This photograph was taken by an unknown photographer in 1915, a year into the Great War, and in the third year of the Ethnographic Museum residing on the Wawel Hill. It is quite likely that the photo was taken by Leopold Węgrzynowicz, a member of the Society of the Ethnographic Museum of Kraków and a close collaborator of Seweryn Udziela at the time (in 1915, among other things, he made a series of slides to be used by the Museum). Another photo depicting one of the Museum exhibition rooms has also been identified as taken by him a little later.
In 1913, the Ethnographic Museum, founded just two years earlier, was housed in some of the rooms on the ground and the first floors of the former St Michael’s Seminary in Wawel, at no. 7, where at the time of the Partitions military barracks had been. The process of adapting the rooms to the needs of the Museum was completed in 1920. In 1915, the year this photograph was taken, five more rooms were furnished and opened to the public.

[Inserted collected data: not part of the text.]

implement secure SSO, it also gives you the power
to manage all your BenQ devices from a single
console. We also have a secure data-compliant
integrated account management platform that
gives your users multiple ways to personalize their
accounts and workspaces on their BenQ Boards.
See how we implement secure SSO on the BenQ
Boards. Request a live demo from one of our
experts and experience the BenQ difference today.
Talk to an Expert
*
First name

The photograph shows the four-storey, plaster-coated brick building covered with a tiled roof. It combines three historic, Gothic tenement houses and has a shaded, tiled porch, visible on the left. Single-storey utility buildings can be seen in front of it. On the right we see some small buildings enclosed by a wooden fence. Centre stage, on the front elevation, there is a sign that reads ETHNOGRAPHIC MUSEUM.